CONSIGNE 1:
Répondez à partir de l'extrait sur les Croix-de-Feu :
(a) Qui a inventé la devise « Travail Famille Patrie », et entre quelles années ?
(b) Quels « ennemis de l'intérieur » les Croix-de-Feu désignent-ils ?
(c) Que les animateurs du Front populaire veulent-ils voir dans les rassemblements des Croix-de-Feu ?
CONSIGNE 2: Rédigez la suite de l'extrait sur les Croix-de-Feu à partir de sa dernière phrase.

EXTRAIT DU TEXTE:
□ □ □ □ □ □ □

Travail famille patrie

Qui a inventé la devise « Travail Famille Patrie » ? Ce ne sont pas les fondateurs du régime de Vichy en 1940. C’est, entre 1932 et 1934, le colonel de La Rocque, chef des Croix-de-Feu, une association d’anciens combattants décorés pour héroïsme pendant la guerre de 14-18. Cette ligue nationaliste est au cœur des polémiques sur l’existence d’un fascisme authentiquement français. Au nom de leurs sacrifices dans les tranchées, les Croix-de-Feu exigent un gouvernement assez fort pour garantir la sécurité de la France contre l’ennemi allemand, mais aussi contre les « ennemis de l’intérieur », communistes et pacifistes. Pour réveiller le patriotisme et intimider l’extrême gauche, les Croix-de-Feu multiplient défilés et rassemblements de plusieurs dizaines de milliers de militants. Ces attroupements sont organisés dans le plus grand secret et impressionnent par leur mise en scène (milliers de voitures en convois, manœuvres d’avions privés). Les animateurs du Front populaire veulent y voir la préparation d’un coup d’État pour instaurer une dictature fasciste.

□ □ □ □ □ □ □

DONNÉES ENREGISTRÉES:
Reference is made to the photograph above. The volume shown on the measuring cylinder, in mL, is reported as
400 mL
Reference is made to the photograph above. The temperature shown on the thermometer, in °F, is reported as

□ □ □ □ □ □ □

RÉPONSE RÉDIGÉE 1:
(a) Le colonel de La Rocque, chef des Croix-de-Feu, entre 1932 et 1934.
(b) Les communistes et les pacifistes.
(c) La préparation d'un coup d'État pour instaurer une dictature fasciste.

RÉPONSE RÉDIGÉE 2:
En fait, La Rocque veut faire revivre l’Union sacrée de 14-18 pour réconcilier tous les Français au-delà des divisions sociales et partisanes. Les Croix-de-Feu se sentiraient liés par leur code de l’honneur : leurs exploits guerriers pour la victoire les obligeraient désormais à des exploits civiques pour empêcher toute révolution de type bolchevique. Après l’émeute antiparlementaire du 6 février 1934, La Rocque lance ses hommes dans une croisade caritative contre la misère, dans l’espoir de reconquérir la classe ouvrière. Les soupes populaires remplacent peu à peu les démonstrations de force. En 1936, La Rocque refuse toute riposte lors de la dissolution de son « mouvement » par le gouvernement Blum, puis s’intègre au système institutionnel en créant le Parti social français. Finalement, les Croix-de-Feu refusent le totalitarisme fasciste, parce qu’ils ont encore confiance dans la volonté des Français de se sacrifier pour la Patrie.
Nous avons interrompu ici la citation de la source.